As Israelis across the country celebrated their Independence Day, more than 10,000 Palestinians living in Israel and Jerusalem converged on the site of the northern village of Lubya, one of more than 500 Palestinian communities destroyed by nationalist militias in the Nakba.

Alternative Information Center (AIC) | 08 May 2014

Most of Lubya’s original inhabitants settled in the Yarmouk refugee camp in the suburbs of Damascus, which has been the site of intense siege and suffering in Syria’s armed conflict.

Arabic for ‘catastrophe’, Nakba is the term given to the forced displacement of some 750,000 Palestinian refugees before, during and since the creation of the state of Israel, the AIC reports.

Palestinians observe Nakba Day on May 15, but Palestinian citizens of Israel hold demonstrations on Israeli Independence Day, which follows the Hebrew calendar and fell on Tuesday, May 6 of this year.

As Jewish onlookers cheered and waved Israeli flags, police confiscated several Palestinian flags from passing cars.

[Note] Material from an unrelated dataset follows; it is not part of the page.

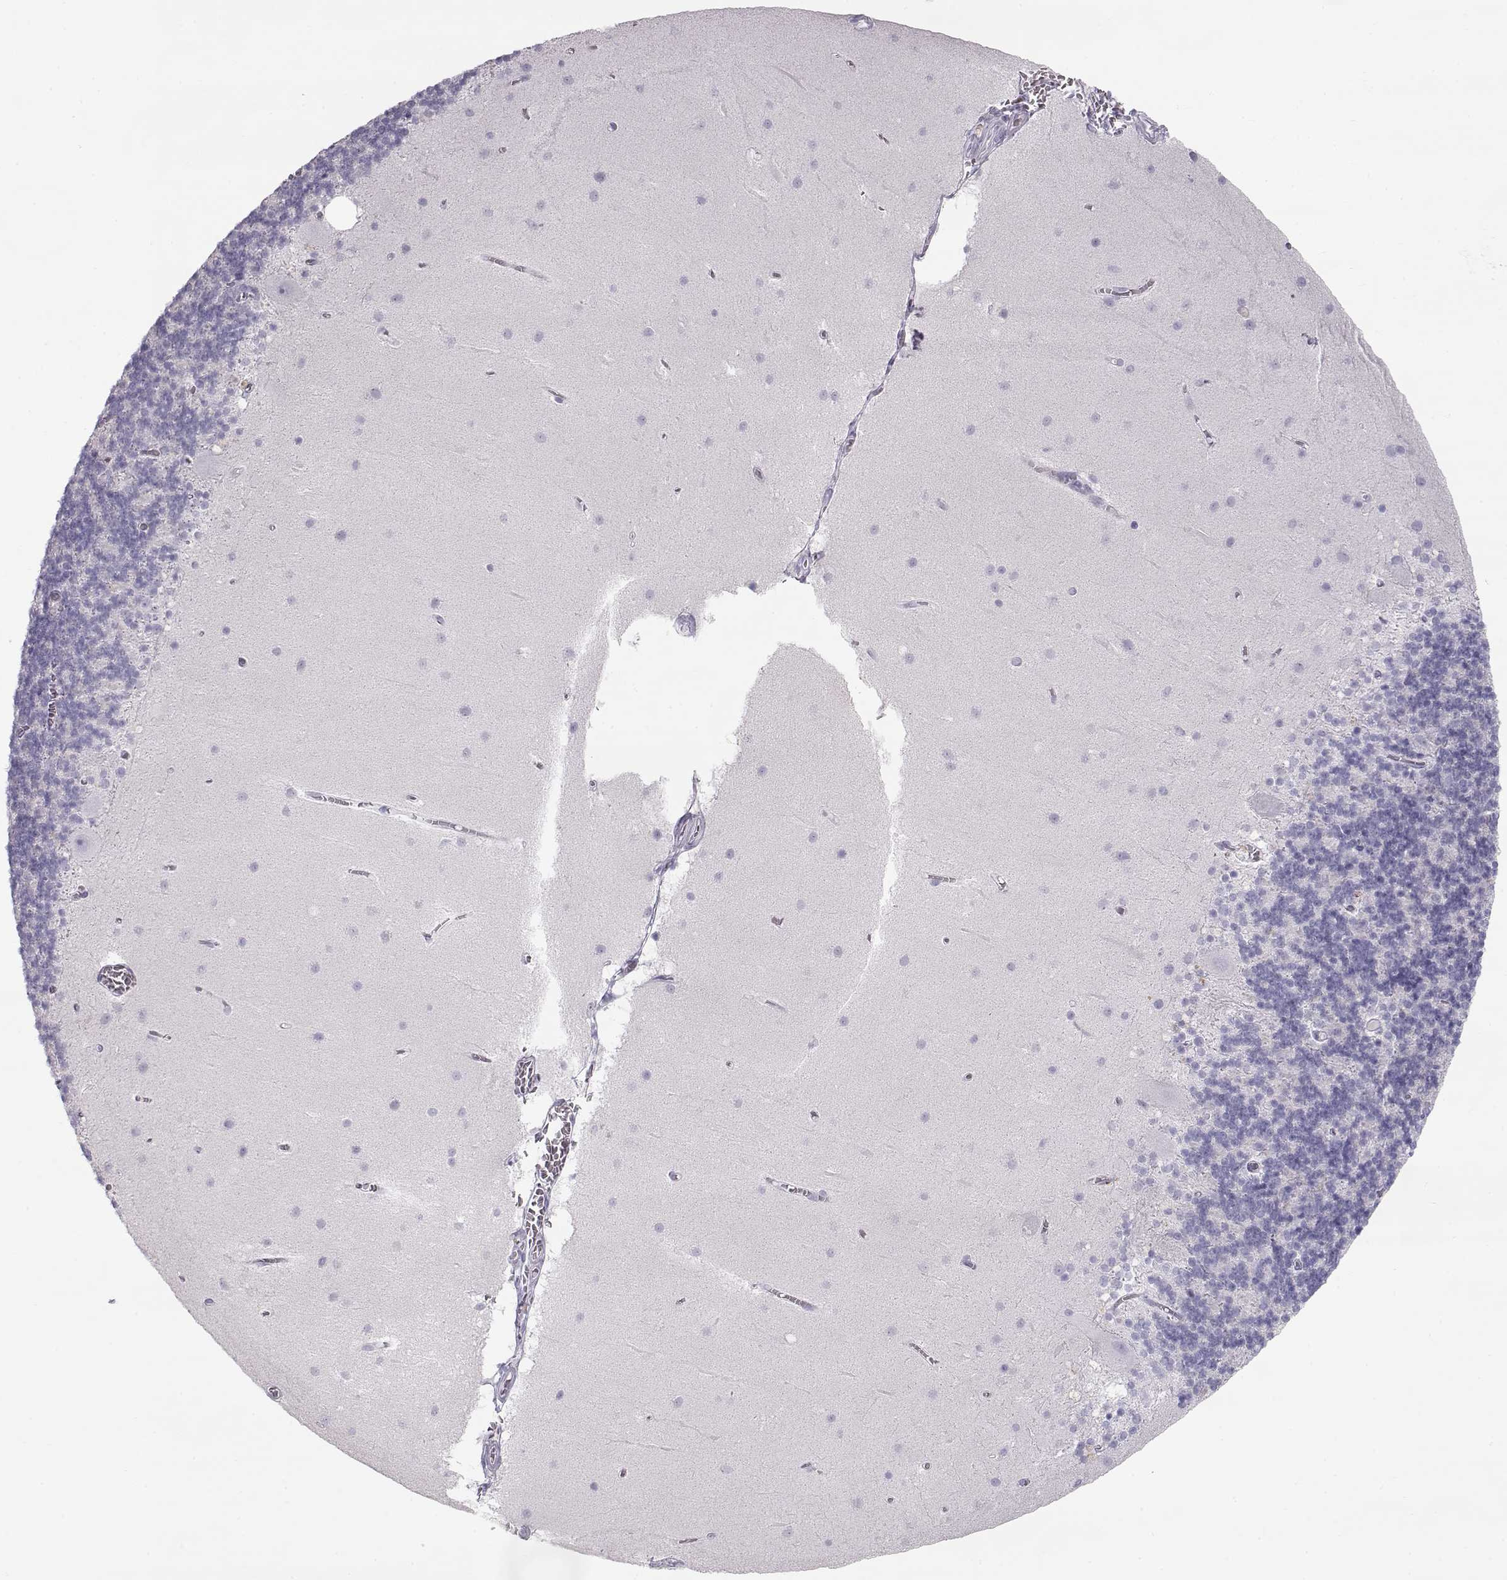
{"staining": {"intensity": "negative", "quantity": "none", "location": "none"}, "tissue": "cerebellum", "cell_type": "Cells in granular layer", "image_type": "normal", "snomed": [{"axis": "morphology", "description": "Normal tissue, NOS"}, {"axis": "topography", "description": "Cerebellum"}], "caption": "Immunohistochemical staining of normal cerebellum shows no significant expression in cells in granular layer. The staining was performed using DAB (3,3'-diaminobenzidine) to visualize the protein expression in brown, while the nuclei were stained in blue with hematoxylin (Magnification: 20x).", "gene": "MIP", "patient": {"sex": "male", "age": 70}}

Even before many could reach the site, bumper-to-bumper traffic caused many marchers to leave their cars and buses and continue the remaining kilometers on foot. At several points, a heavy police presence stood between Israeli Jews having barbecues in adjacent parts of Lavi Forest, which the Jewish National Fund planted over the rubble of Lubya’s homes.

As marchers approached the site of the village, they passed massive photos of refugee families displayed among the JNF trees.

Activists with the Israeli organization Zochrot, whose mission is to educate Israeli Jews about the history of the Nakba, also placed signs in Arabic, Hebrew and English at various locations of significance to village life, including the cemetery, which contains the primary visible remains of the village.

Speakers at the event included Samer Issawi, whose record-setting hunger strike in Israeli prison resulted in his release last December, as well as historian Ilan Pappe, author of The Ethnic Cleansing of Palestine.